ASUS warns of Cyclops Blink malware attacks targeting routers

Multiple ASUS router models are vulnerable to the Russia-linked Cyclops Blink malware threat, causing the vendor to publish an advisory with mitigations for the security risk.

Cyclops Blink is a malware linked to the Russian-backed Sandworm hacking group that has historically targeted WatchGuard Firebox and other SOHO network devices.

The role of Cyclops Blink is to establish persistence for threat actors on the device, allowing them a point of remote access to compromised networks.

Because Cyclops Blink is modular, it can be easily updated to target new devices, constantly refreshing its scope and tapping into new pools of exploitable hardware.

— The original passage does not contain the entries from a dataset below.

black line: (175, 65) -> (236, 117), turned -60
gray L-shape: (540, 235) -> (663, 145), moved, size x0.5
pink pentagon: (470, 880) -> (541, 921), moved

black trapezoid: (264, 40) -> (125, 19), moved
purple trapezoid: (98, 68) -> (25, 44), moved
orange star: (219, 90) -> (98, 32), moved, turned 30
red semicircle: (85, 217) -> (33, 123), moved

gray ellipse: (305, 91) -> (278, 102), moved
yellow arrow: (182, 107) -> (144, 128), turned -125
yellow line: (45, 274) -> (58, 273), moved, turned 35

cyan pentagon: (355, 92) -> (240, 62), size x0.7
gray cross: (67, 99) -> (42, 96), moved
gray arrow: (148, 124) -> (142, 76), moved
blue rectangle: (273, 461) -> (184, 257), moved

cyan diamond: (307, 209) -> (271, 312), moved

Cyclops Blink now targets ASUS routers

In a coordinated disclosure, Trend Micro warned that the malware features a specialized module that targets several ASUS routers, allowing the malware to read the flash memory to gather information about critical files, executables, data, and libraries.

The malware then receives a command to nest in the flash memory and establish permanent persistence, as this storage space doesn't get wiped even by factory resets.

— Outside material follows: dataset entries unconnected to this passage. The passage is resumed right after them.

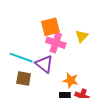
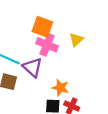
orange square: (50, 27) -> (42, 27), turned 30

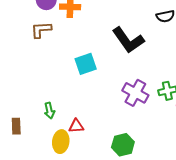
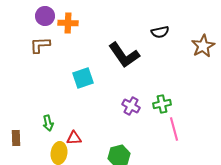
purple cross: (135, 93) -> (131, 106), size x0.7

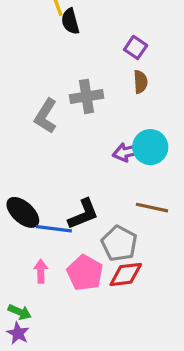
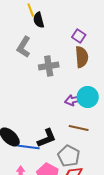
brown semicircle: (140, 82) -> (82, 57), size x1.5
gray L-shape: (46, 116) -> (24, 47), moved
brown line: (152, 208) -> (79, 128), moved

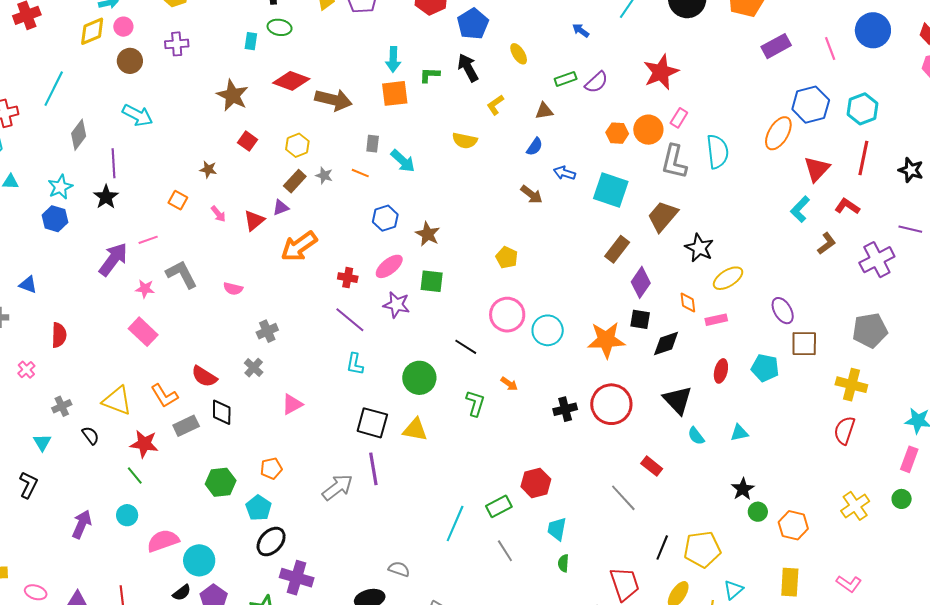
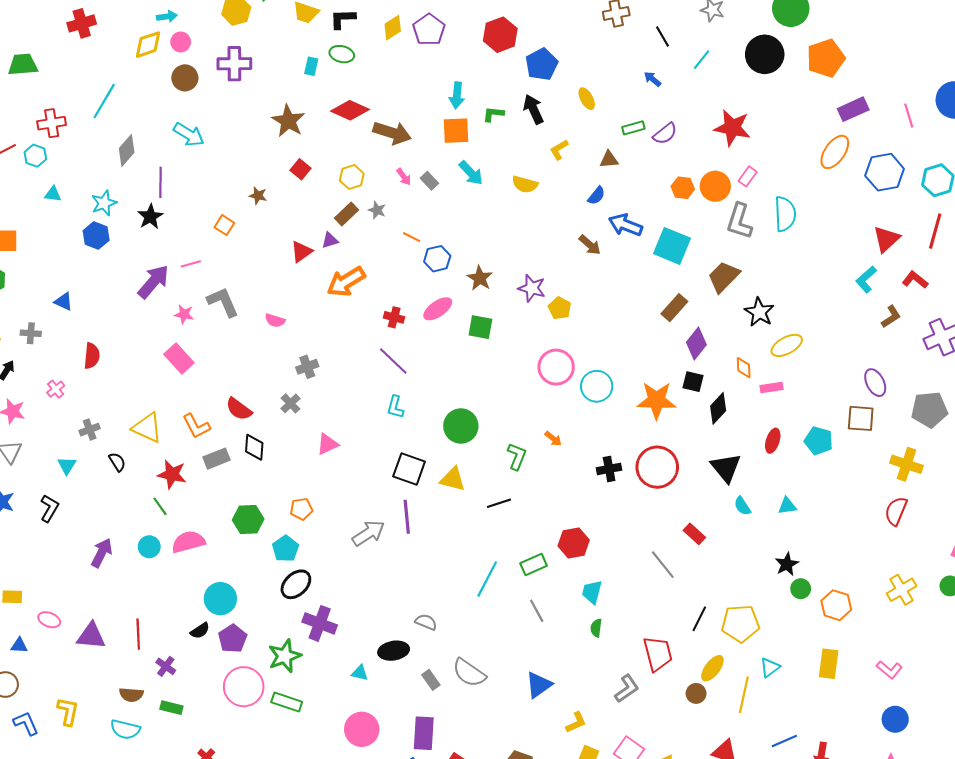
purple cross: (177, 44) -> (234, 64), size x1.4
red star: (661, 72) -> (732, 128), turned 30
orange ellipse: (778, 133) -> (835, 152), moved
gray rectangle: (373, 144) -> (429, 181), turned -54
cyan arrow: (403, 161) -> (471, 173), moved
orange line: (360, 173) -> (412, 237), moved
blue arrow: (564, 173) -> (625, 225), size x1.5
pink arrow: (218, 214) -> (404, 177), moved
purple star: (397, 305) -> (532, 288), moved
purple ellipse: (783, 311) -> (875, 383), moved
black diamond: (666, 344) -> (718, 408), turned -32
black line: (466, 347) -> (499, 503), moved, turned -55
pink semicircle: (163, 541) -> (188, 542), moved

For more details on the ASUS module of Cyclops Blink, Trend Micro has published a technical writeup today explaining how it works.

At this point, the spread of Cyclops Blink appears indiscriminate and widespread, so it doesn't matter if you consider yourself a legitimate target or not.

As the malware is tied to the elite Sandworm hacking group (also tracked as Voodoo Bear, BlackEnergy, and TeleBots), we will likely see the threat actors targeting other router manufacturers in the future.

Sandworm has been linked to other well-known cyberattacks, including the BlackEnergy malware behind the Ukrainian blackouts of 2015 and 2016 [1, 2, 3] and the NotPetya ransomware, which led to billions worth of damage to companies worldwide starting in June 2017.

Vulnerable ASUS devices

In an advisory released today, ASUS warns that the following router models and firmware versions are vulnerable to Cyclops Blink attacks:

• GT-AC5300 firmware under 3.0.0.4.386.xxxx
• GT-AC2900 firmware under 3.0.0.4.386.xxxx
• RT-AC5300 firmware under 3.0.0.4.386.xxxx
• RT-AC88U firmware under 3.0.0.4.386.xxxx
• RT-AC3100 firmware under 3.0.0.4.386.xxxx
• RT-AC86U firmware under 3.0.0.4.386.xxxx
• RT-AC68U, AC68R, AC68W, AC68P firmware under 3.0.0.4.386.xxxx
• RT-AC66U_B1 firmware under 3.0.0.4.386.xxxx
• RT-AC3200 firmware under 3.0.0.4.386.xxxx
• RT-AC2900 firmware under 3.0.0.4.386.xxxx
• RT-AC1900P, RT-AC1900P firmware under 3.0.0.4.386.xxxx
• RT-AC87U (EOL)
• RT-AC66U (EOL)
• RT-AC56U (EOL)

At this time, ASUS has not released new firmware updates to protect against Cyclops Blink but have released the following mitigations that can be used to secure devices:

• Reset the device to factory default: Login into the web GUI, go to Administration → Restore/Save/Upload Setting, click the "Initialize all the setting and clear all the data log," and then click Restore button."
• Update to the latest available firmware.
• Ensure the default admin password has been changed to a more secure one.
• Disable Remote Management (disabled by default, can only be enabled via Advanced Settings).

If you are using any of the three models designated as EOL (end of life), note that these are no longer supported and thus won't receive a firmware security update. In this case, you are recommended to replace your device with a new one.

If you own WatchGuard network devices and are looking for that advisory instead, you can find the vendor's threat mitigation advice on this webpage.